WASHINGTON — Both sides of the abortion debate are waiting to see if the Supreme Court adds new disputes over state abortion regulations to its election-year docket.
The court is expected Friday to announce new cases it will consider in the term that begins next week.
The justices met in private earlier this week to discuss the hundreds of appeals that piled up over the summer. In recent years, they have announced new cases they’ve accepted for full review in advance of the term’s start on the first Monday in October.
The most significant of those pending appeals are cases involving abortion regulations in Louisiana and Indiana.
The Louisiana case involves a requirement that doctors who perform abortions have admitting privileges at a nearby hospital. The law could leave the state with just one abortion clinic.
The high court in February indicated it would take a thorough look at the case when Chief Justice John Roberts joined with the court’s four liberal justices to block the law, at least temporarily. The Louisiana law is virtually identical to a Texas law the Supreme Court struck down in 2016, when Justice Anthony Kennedy was on the bench and before President Donald Trump’s two high-court picks, Justices Neil Gorsuch and Brett Kavanaugh, joined and shifted the court to the right.
The Indiana mandate would force women to undergo an ultrasound at least 18 hours before having an abortion, replacing a requirement that did not specify when the examination must take place. An appeals court found that new law would impose lengthy travel and additional expenses on some women.
A third abortion-related appeal involves a challenge to a Chicago ordinance that stops protesters from getting within 8 feet (2.4 metres) of people entering abortion clinics and other health care facilities without their consent.
Anti-abortion activists had challenged the Chicago law as a violation of their free speech rights. The federal appeals court in Chicago upheld the law, though grudgingly.
The Supreme Court upheld a similar Colorado law in 2000, but in 2014 struck down a Massachusetts provision that set a fixed 35-foot (10.7-meter) buffer zone outside abortion clinics.
On other topics, energy companies and the Trump administration are asking the court to overturn an appeals court ruling and reinstate a permit to allow construction of a natural gas pipeline through two national forests, including parts of the Appalachian Trail.

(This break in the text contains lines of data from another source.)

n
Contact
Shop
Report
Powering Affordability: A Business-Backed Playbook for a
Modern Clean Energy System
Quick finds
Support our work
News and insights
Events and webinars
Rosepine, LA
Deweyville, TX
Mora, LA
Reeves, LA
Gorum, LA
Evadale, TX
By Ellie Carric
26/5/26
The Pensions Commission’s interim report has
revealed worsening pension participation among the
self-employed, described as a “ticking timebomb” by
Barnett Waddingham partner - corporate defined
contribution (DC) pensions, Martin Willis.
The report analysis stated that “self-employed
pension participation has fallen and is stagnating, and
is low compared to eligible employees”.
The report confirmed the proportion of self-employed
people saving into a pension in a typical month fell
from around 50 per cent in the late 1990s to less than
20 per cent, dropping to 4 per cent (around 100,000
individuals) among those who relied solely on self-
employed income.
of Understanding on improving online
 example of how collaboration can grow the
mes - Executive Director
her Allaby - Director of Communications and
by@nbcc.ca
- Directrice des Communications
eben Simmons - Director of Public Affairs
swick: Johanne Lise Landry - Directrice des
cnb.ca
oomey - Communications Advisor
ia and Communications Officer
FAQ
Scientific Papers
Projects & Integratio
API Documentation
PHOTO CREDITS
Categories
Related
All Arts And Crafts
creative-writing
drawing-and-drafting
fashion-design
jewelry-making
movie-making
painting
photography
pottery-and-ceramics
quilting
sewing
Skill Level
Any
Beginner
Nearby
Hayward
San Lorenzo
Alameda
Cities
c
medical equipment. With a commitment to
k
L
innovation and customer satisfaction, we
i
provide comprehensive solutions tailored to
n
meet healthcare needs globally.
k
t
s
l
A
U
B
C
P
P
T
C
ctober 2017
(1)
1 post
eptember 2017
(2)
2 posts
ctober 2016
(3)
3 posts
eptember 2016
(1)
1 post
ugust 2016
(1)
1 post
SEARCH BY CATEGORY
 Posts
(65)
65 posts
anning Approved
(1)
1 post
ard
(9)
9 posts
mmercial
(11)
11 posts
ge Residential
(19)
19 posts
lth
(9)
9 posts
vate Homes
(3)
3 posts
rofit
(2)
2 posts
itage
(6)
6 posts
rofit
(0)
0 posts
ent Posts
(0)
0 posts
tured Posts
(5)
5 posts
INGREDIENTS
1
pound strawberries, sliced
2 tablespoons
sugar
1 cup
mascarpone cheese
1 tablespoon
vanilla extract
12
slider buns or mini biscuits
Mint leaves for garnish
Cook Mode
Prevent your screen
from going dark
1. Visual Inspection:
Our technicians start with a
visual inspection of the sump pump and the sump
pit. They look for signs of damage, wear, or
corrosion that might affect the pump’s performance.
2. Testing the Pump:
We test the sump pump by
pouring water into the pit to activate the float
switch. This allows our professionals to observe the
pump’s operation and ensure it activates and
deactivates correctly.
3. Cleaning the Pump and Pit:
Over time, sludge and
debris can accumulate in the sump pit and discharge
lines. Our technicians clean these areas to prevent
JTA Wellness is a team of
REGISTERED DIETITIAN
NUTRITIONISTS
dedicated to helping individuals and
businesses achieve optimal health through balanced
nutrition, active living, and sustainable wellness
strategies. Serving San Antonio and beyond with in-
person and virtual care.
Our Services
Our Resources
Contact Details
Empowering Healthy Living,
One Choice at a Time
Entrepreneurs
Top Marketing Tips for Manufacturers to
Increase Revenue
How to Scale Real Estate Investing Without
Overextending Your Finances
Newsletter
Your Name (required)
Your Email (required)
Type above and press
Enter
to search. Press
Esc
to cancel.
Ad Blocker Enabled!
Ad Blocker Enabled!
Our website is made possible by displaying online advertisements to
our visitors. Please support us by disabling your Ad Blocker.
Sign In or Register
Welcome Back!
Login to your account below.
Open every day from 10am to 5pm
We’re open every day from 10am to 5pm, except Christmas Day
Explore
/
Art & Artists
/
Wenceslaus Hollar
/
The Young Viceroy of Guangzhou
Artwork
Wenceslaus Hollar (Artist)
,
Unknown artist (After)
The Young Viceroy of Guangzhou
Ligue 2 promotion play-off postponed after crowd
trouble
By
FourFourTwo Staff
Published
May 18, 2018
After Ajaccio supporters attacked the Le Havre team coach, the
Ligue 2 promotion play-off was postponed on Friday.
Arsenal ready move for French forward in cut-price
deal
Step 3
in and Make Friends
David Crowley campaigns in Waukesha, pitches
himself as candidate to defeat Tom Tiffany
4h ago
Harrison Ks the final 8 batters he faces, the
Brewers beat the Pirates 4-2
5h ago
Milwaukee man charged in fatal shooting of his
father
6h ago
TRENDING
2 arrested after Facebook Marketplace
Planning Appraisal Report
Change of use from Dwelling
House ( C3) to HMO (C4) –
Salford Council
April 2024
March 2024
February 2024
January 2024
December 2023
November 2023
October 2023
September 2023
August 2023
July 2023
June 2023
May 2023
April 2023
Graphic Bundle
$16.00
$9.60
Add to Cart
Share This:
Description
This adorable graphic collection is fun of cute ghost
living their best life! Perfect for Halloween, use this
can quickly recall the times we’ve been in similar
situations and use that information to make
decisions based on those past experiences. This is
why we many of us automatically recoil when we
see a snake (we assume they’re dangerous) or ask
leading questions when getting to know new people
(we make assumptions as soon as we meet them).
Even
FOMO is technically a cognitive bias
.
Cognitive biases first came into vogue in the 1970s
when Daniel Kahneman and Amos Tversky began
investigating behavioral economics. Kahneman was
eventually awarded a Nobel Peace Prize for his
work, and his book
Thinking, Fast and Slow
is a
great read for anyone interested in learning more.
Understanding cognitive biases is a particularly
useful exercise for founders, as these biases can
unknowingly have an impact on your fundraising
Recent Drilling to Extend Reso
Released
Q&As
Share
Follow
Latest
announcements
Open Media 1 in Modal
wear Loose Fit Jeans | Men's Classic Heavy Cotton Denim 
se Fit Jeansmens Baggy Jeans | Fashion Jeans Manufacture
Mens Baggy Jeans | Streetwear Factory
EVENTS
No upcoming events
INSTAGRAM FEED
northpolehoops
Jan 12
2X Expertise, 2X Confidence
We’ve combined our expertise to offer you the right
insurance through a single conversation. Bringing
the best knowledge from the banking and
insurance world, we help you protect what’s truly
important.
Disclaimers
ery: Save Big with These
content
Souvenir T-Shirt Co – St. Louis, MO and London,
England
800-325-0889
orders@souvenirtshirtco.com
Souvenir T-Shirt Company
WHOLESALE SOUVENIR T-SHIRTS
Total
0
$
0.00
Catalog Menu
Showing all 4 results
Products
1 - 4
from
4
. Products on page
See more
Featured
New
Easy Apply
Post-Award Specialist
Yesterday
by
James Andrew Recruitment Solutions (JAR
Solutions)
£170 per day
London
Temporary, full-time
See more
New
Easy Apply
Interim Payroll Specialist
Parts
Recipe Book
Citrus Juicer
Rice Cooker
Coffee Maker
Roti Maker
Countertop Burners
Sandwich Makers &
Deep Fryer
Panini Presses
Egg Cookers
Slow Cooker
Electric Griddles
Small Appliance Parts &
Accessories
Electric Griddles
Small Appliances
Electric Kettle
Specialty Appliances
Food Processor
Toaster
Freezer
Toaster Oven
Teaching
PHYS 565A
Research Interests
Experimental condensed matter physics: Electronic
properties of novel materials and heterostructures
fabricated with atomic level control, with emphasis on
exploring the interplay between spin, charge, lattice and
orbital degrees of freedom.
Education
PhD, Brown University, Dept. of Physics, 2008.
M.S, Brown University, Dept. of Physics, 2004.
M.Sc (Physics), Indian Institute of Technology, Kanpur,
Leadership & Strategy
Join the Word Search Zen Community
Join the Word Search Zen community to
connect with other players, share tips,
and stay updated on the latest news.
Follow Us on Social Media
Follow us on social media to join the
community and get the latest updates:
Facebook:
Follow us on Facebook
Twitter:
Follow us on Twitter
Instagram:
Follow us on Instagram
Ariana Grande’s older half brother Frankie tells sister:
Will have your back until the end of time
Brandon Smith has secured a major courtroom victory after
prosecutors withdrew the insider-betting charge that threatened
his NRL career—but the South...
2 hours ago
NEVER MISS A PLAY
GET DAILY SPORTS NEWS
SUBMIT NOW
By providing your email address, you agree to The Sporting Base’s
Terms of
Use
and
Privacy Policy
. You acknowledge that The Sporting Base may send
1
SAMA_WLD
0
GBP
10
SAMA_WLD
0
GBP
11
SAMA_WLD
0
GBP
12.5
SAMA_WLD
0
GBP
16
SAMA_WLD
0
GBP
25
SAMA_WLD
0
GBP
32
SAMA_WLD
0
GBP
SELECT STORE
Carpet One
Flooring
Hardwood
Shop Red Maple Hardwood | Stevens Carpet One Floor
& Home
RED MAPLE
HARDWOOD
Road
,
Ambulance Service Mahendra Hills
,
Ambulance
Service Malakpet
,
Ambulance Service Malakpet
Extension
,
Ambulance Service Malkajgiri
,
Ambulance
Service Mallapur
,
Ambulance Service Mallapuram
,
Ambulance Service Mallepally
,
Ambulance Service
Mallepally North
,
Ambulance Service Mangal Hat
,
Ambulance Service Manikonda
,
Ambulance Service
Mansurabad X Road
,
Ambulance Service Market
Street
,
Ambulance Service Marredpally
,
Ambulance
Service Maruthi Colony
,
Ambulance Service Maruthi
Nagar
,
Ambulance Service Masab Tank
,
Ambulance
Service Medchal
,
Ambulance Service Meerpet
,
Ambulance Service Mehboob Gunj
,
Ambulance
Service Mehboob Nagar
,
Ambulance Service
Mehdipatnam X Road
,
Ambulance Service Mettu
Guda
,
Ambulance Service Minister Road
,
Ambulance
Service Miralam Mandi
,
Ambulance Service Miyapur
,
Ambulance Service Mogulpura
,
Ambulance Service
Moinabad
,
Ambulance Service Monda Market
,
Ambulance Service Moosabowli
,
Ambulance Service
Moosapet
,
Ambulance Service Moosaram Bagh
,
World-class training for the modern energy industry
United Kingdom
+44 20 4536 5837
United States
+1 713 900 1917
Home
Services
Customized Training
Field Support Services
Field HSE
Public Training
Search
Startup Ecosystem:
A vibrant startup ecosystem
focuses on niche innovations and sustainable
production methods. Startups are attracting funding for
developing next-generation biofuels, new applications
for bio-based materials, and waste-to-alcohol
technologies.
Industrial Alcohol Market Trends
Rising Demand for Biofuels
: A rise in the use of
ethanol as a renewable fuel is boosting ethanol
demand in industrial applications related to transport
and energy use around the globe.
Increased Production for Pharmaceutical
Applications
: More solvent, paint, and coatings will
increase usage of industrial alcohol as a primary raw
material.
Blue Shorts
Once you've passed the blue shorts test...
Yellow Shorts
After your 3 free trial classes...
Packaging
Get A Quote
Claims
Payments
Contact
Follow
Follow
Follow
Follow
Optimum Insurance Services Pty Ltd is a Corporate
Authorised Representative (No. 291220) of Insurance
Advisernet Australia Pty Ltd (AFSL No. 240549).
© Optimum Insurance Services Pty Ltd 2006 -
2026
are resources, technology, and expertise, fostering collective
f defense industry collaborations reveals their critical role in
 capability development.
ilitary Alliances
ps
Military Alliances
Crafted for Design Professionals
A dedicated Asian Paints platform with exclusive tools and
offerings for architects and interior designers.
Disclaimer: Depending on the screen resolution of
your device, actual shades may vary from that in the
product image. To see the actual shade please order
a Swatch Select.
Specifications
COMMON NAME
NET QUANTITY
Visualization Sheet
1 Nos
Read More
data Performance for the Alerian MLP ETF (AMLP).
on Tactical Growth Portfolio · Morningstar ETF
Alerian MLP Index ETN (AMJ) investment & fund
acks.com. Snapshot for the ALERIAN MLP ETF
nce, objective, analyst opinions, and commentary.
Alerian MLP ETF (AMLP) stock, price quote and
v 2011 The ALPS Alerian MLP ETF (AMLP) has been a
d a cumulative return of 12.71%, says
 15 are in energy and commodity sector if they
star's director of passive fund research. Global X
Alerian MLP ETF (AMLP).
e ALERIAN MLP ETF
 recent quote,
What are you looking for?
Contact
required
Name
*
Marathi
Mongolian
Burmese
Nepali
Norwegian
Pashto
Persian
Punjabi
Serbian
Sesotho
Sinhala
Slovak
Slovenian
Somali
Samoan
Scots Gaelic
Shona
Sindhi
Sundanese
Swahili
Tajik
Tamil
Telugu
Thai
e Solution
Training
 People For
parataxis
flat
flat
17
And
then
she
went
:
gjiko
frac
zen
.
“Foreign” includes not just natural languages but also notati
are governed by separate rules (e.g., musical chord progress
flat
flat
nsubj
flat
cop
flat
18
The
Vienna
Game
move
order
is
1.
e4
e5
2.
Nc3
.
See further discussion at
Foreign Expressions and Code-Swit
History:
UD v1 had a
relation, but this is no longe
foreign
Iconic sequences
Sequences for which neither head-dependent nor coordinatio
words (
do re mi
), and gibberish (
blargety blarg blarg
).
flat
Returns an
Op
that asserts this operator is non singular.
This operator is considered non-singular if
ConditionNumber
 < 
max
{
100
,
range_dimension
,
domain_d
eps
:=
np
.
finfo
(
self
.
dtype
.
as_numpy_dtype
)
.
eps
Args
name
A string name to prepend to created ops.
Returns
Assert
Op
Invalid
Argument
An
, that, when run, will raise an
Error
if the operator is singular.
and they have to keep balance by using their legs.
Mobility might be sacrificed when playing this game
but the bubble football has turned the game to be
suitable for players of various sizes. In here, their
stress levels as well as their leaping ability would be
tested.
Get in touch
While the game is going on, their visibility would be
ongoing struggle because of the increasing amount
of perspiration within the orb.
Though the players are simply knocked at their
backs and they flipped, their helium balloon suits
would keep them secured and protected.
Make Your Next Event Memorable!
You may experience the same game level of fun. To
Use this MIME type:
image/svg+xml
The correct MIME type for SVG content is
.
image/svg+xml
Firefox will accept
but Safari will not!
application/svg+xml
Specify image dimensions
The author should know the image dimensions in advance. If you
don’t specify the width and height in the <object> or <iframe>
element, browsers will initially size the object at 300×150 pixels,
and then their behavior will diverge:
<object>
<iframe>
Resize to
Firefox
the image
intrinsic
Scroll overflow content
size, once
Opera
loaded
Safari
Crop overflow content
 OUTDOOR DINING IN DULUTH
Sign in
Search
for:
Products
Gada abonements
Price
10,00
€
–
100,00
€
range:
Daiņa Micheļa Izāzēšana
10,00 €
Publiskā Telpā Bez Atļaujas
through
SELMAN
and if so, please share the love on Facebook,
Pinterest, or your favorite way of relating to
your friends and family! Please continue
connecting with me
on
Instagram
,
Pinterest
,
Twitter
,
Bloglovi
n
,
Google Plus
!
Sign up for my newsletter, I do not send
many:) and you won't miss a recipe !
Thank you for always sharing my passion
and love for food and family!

The 605-mile (970-kilometre) pipeline would begin in West Virginia and travel through parts of Virginia and North Carolina. The proposed route, which the administration had approved, would include the George Washington and Monongahela National Forests, as well as a right-of-way across the Appalachian Trail.
Domino’s Pizza also wants the justices to take up its appeal of a ruling that it violated federal disability law by making it hard for blind people to place orders on its website and mobile app. The case raises the issue of whether and how the Americans with Disabilities Act applies to the internet.